[Exercise brief] Every line from the top of the records below through the one containing "Figure 12. Hydrate" must be copied exactly, and the pictures must not be.

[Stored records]
───

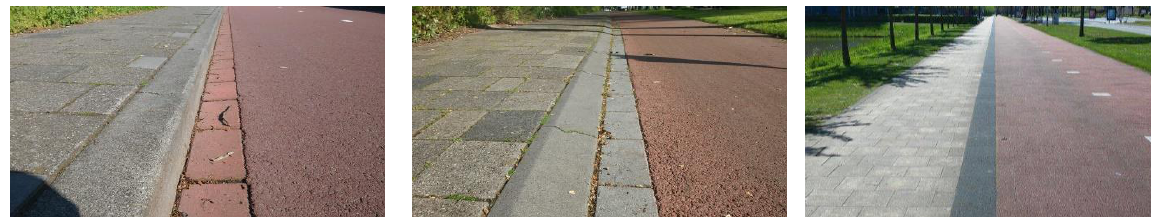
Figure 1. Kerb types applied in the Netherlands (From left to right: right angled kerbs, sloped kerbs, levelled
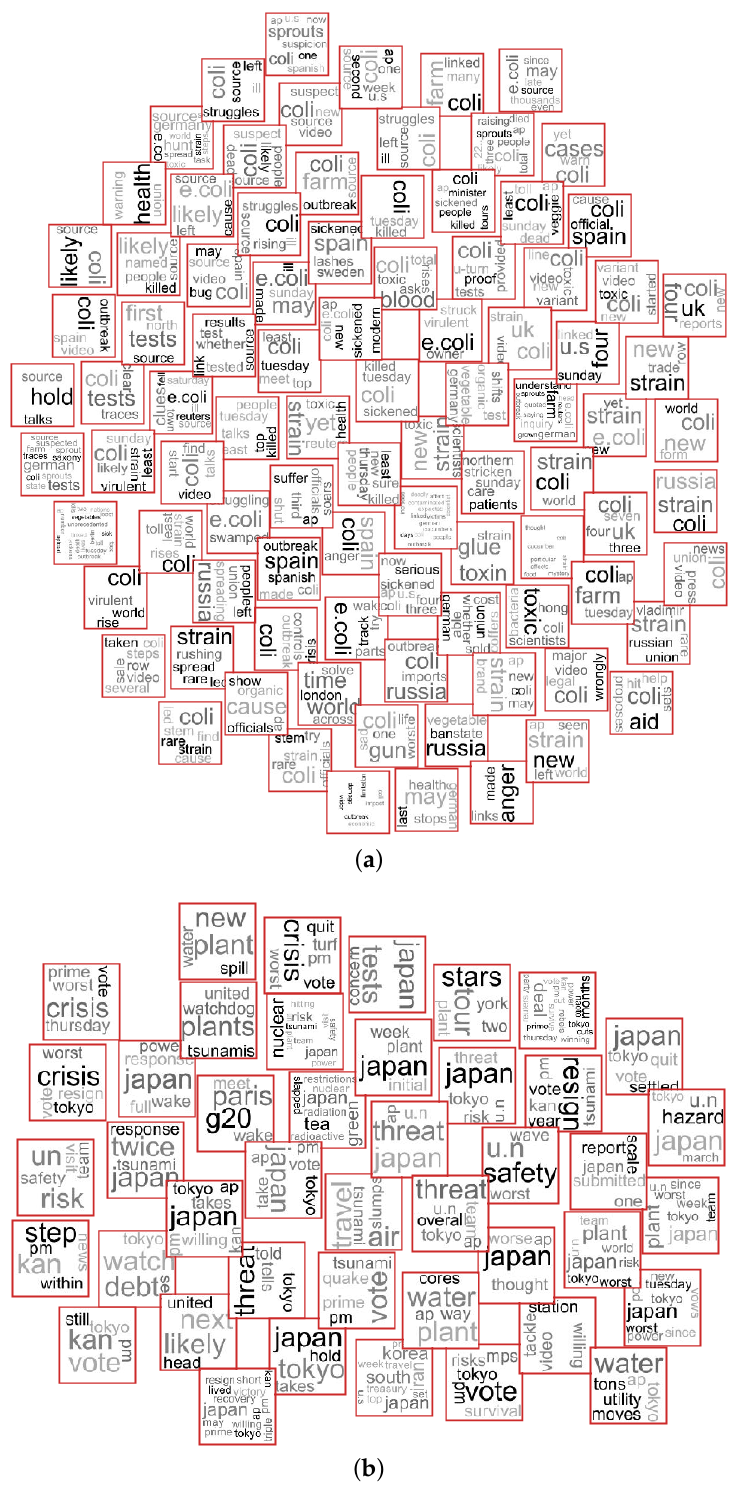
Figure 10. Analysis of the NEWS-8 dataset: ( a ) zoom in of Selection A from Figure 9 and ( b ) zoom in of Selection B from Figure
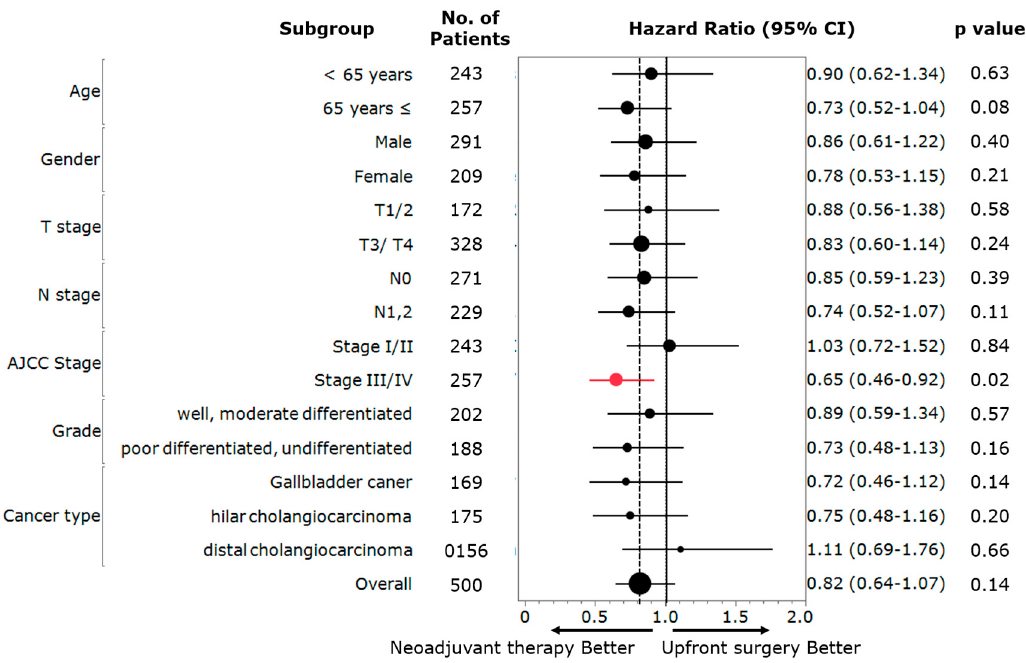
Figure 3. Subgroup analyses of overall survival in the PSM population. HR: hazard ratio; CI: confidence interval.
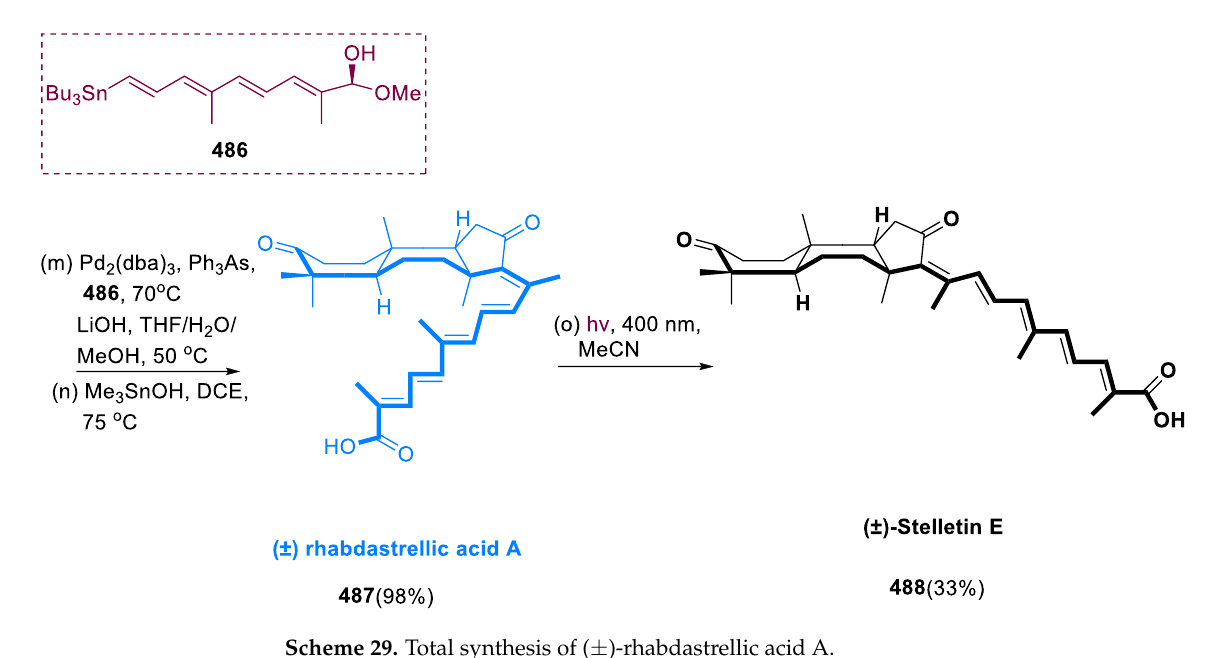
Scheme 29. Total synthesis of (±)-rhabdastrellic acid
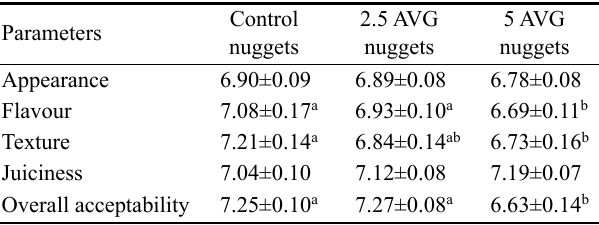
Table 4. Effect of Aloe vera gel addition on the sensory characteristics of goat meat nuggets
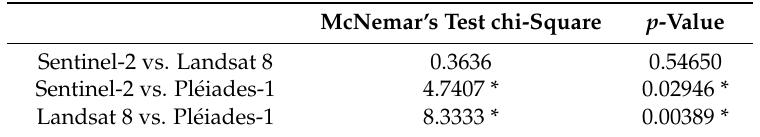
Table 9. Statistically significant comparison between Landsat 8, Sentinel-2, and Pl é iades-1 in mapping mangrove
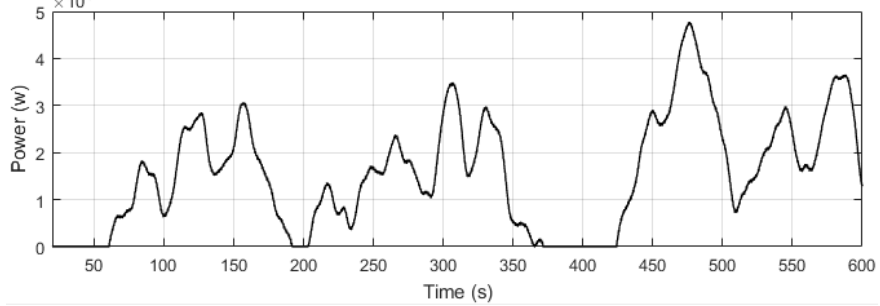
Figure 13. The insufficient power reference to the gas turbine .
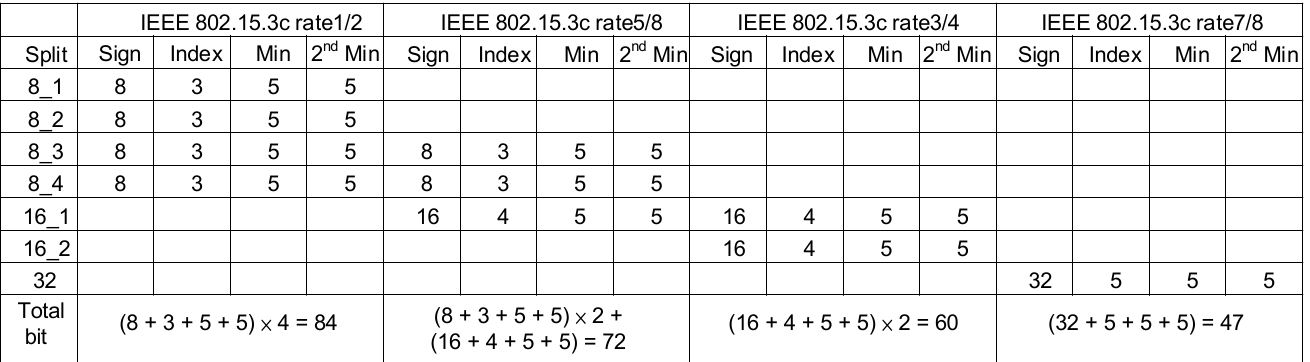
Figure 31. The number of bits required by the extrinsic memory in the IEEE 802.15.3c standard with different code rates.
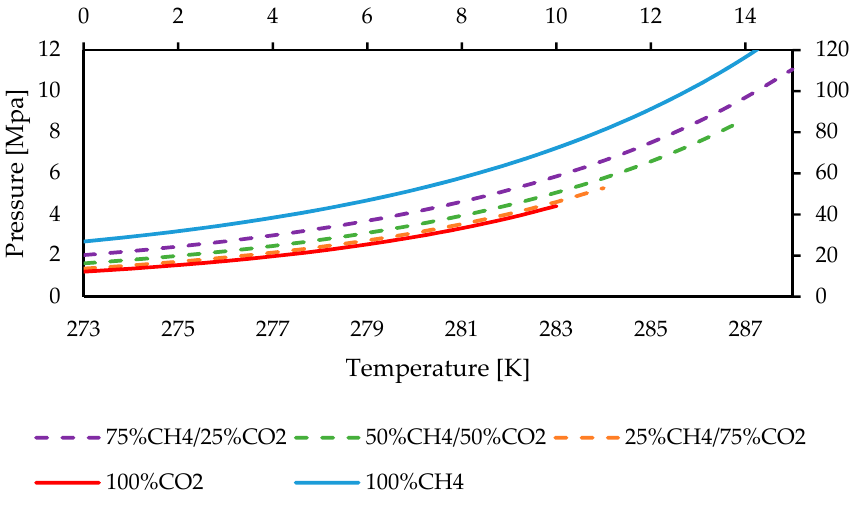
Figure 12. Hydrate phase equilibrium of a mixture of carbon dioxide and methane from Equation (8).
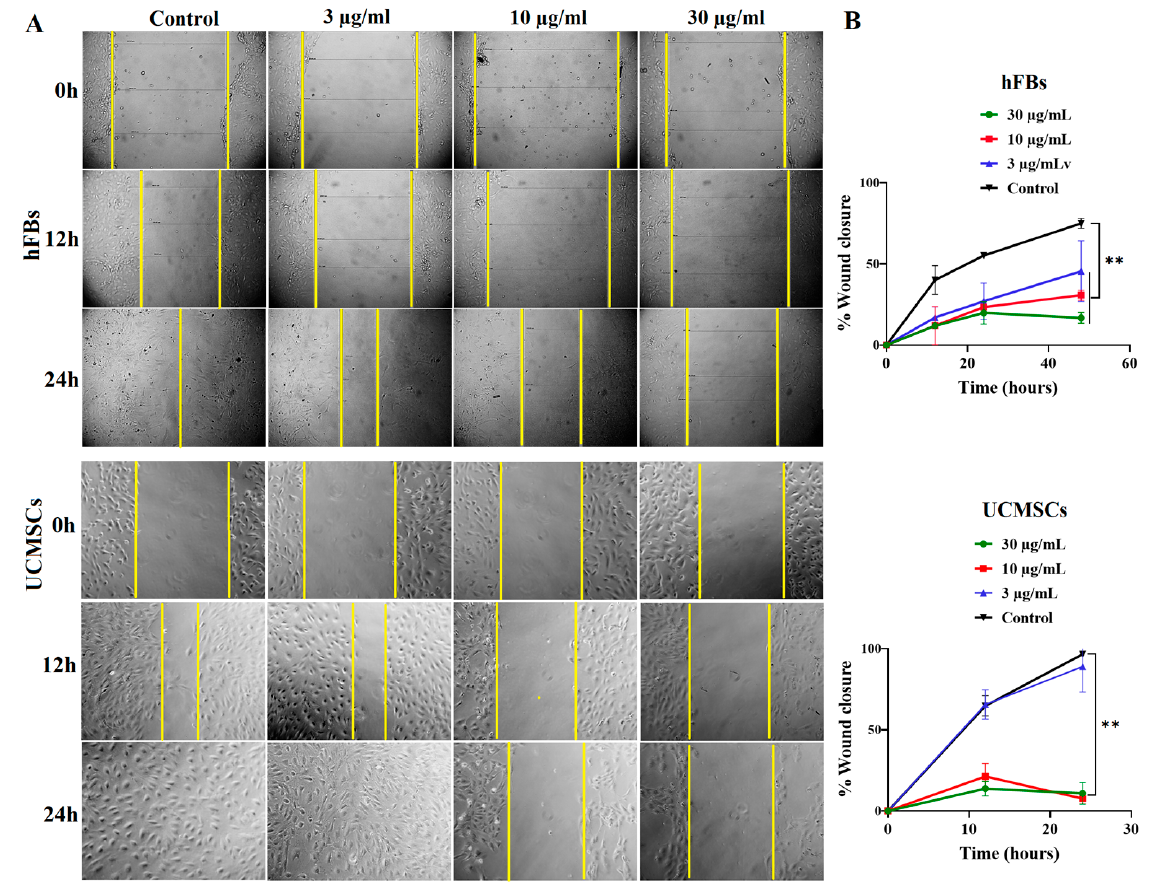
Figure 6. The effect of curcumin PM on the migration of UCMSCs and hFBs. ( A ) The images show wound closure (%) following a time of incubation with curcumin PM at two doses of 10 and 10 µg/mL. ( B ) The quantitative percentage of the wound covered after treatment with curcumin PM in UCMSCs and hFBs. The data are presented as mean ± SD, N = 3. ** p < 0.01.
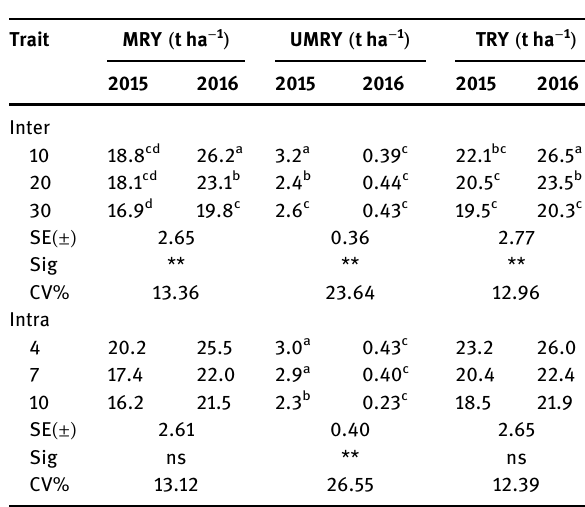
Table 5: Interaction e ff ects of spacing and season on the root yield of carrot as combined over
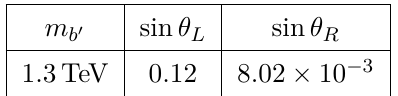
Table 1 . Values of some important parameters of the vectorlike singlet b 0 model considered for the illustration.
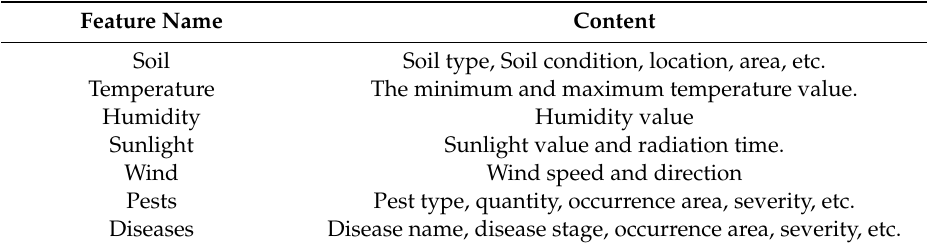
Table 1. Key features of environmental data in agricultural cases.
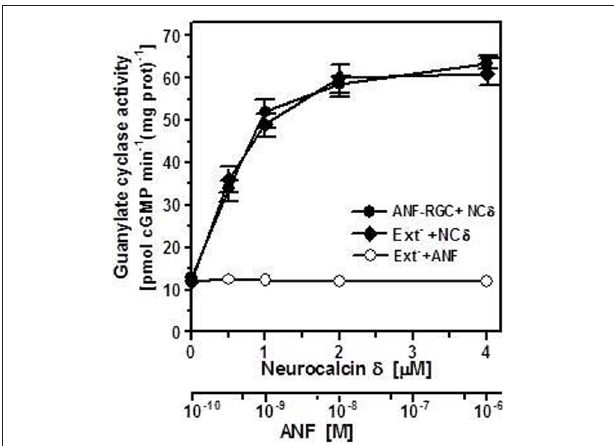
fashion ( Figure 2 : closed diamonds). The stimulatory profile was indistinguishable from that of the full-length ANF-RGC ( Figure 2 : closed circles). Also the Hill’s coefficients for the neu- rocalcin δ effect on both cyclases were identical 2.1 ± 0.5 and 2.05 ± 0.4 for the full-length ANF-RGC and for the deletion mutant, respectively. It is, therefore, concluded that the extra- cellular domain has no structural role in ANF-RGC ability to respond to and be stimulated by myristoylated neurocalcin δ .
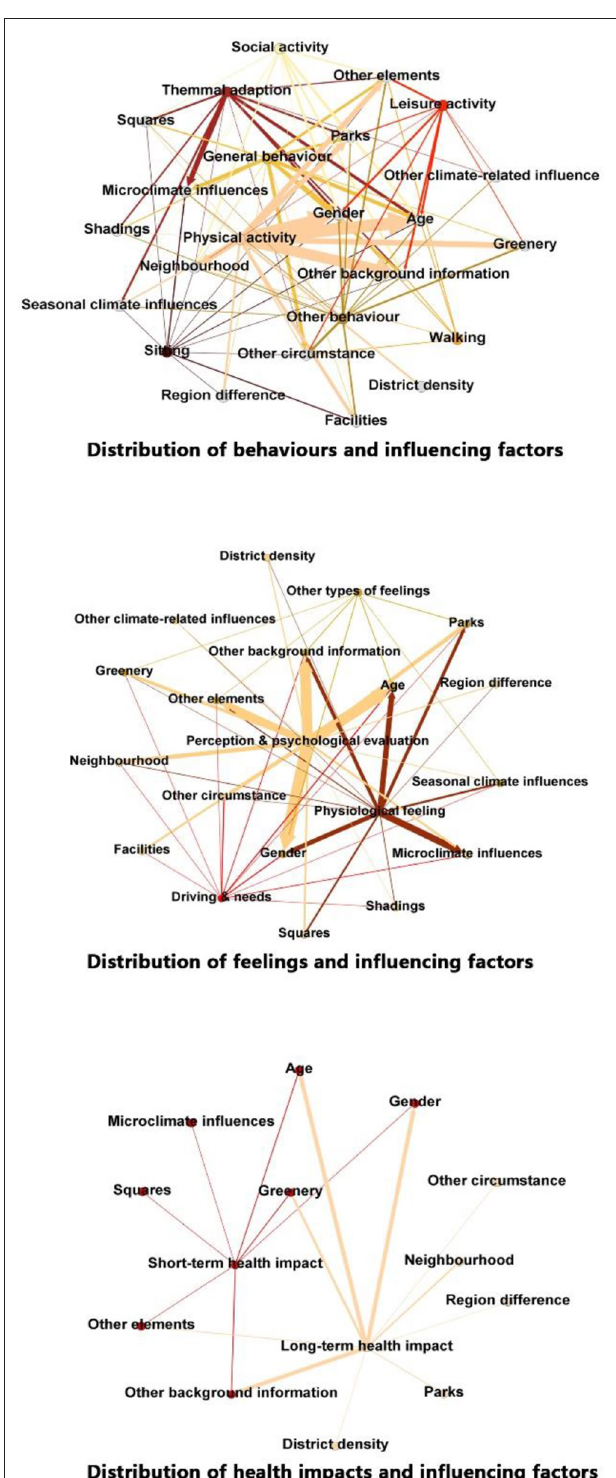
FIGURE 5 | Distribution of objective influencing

───

[Task answer]
Figure 1. Kerb types applied in the Netherlands (From left to right: right angled kerbs, sloped kerbs, levelled
Figure 10. Analysis of the NEWS-8 dataset: ( a ) zoom in of Selection A from Figure 9 and ( b ) zoom in of Selection B from Figure
Figure 3. Subgroup analyses of overall survival in the PSM population. HR: hazard ratio; CI: confidence interval.
Scheme 29. Total synthesis of (±)-rhabdastrellic acid
Table 4. Effect of Aloe vera gel addition on the sensory characteristics of goat meat nuggets
Table 9. Statistically significant comparison between Landsat 8, Sentinel-2, and Pl é iades-1 in mapping mangrove
Figure 13. The insufficient power reference to the gas turbine .
Figure 31. The number of bits required by the extrinsic memory in the IEEE 802.15.3c standard with different code rates.
Figure 12. Hydrate phase equilibrium of a mixture of carbon dioxide and methane from Equation (8).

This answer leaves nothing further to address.